What are the {{ }} for here? Is this some oddity of -strict-whitespace?

gribozavr added inline comments.Feb 12 2013, 3:30 PM
test/Preprocessor/traditional-cpp.c
16–17

It might have been cleaner to use the {{^}}...{{$}} pattern for this test.

jordan_rose added inline comments.Feb 13 2013, 10:11 AM
lib/Lex/Lexer.cpp
1879–1882

That almost works, but then we'd lose the validity of StartOfLine for whitespace that does start a line, but also starts the next line. We might not care, though.

As for the start-of-file case, we do get this correct because we don't set IsAtStartOfLine to false in this method.

2661–2666

Hm. I was probably overzealous in moving around the LeadingSpace flag—it's often paired with StartOfLine, but it doesn't have the same behavior when there are whitespace tokens involved. I'll go check back on all of these.

test/Preprocessor/traditional-cpp.c
16–17

Ah, yes. Richard: these are needed because otherwise the CHECK line matches itself. Dmitri's change would allow them to match the whole line instead.

Looking at this again, it's going to be hard to get LeadingSpace to be correct in all cases in keep-whitespace mode. I'm hesitant to add another variable like IsAtStartOfLine that will just slow down every token lexed in non-traditional mode.

(To do -traditional-cpp properly, we'd actually need LeadingSpace to be correct, because # only starts a directive if it's actually in the first column.

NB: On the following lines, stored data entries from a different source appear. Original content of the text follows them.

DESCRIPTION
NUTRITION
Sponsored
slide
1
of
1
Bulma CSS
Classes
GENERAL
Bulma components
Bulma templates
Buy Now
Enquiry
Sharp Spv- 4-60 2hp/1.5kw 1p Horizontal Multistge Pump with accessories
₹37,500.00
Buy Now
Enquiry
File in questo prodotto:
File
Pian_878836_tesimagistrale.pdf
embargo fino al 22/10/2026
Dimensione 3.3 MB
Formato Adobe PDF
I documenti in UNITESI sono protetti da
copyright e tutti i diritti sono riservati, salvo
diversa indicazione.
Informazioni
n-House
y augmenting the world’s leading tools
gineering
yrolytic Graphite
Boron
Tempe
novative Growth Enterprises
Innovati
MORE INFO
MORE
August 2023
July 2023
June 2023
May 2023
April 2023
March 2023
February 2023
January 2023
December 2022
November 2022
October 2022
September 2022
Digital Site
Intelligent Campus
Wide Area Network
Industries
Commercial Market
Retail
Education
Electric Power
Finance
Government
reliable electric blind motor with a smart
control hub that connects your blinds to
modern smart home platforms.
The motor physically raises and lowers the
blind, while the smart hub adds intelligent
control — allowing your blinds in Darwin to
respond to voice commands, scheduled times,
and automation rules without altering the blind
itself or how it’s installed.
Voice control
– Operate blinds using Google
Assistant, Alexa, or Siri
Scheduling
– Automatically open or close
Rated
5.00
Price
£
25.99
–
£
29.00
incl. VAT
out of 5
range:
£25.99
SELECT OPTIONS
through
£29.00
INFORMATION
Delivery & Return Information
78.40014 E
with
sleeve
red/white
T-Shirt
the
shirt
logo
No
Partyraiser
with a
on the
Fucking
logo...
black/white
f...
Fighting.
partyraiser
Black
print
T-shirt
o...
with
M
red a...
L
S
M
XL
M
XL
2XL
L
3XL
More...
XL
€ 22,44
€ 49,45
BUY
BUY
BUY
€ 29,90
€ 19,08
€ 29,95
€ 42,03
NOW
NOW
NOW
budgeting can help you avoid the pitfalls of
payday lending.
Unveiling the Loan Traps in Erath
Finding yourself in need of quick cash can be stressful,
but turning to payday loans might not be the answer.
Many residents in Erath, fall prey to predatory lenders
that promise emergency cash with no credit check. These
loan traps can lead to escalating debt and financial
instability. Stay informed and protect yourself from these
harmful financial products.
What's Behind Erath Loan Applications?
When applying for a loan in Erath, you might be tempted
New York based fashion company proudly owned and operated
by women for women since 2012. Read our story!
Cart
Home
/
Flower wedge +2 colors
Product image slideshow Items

But this patch doesn't do that anyway.)

jordan_rose updated this revision to Unknown Object (????).Feb 14 2013, 3:44 PM

Make sure LeadingSpace stays correct in regular mode, and let it be incorrect in keep-whitespace mode.

Ping.

On IRC Richard suggested that perhaps it's not worth trying to implement -traditional-cpp in Clang, since the real -traditional-cpp is character-based rather than token-based. However, I consider this more of a patch fix to satisfy our internal developers, so that they don't need a separate binary (currently a separate GCC binary) to process their whitespace-sensitive configuration files. The whitespace preservation in this patch is good enough for that, and hopefully we won't need to continue piling on hacks.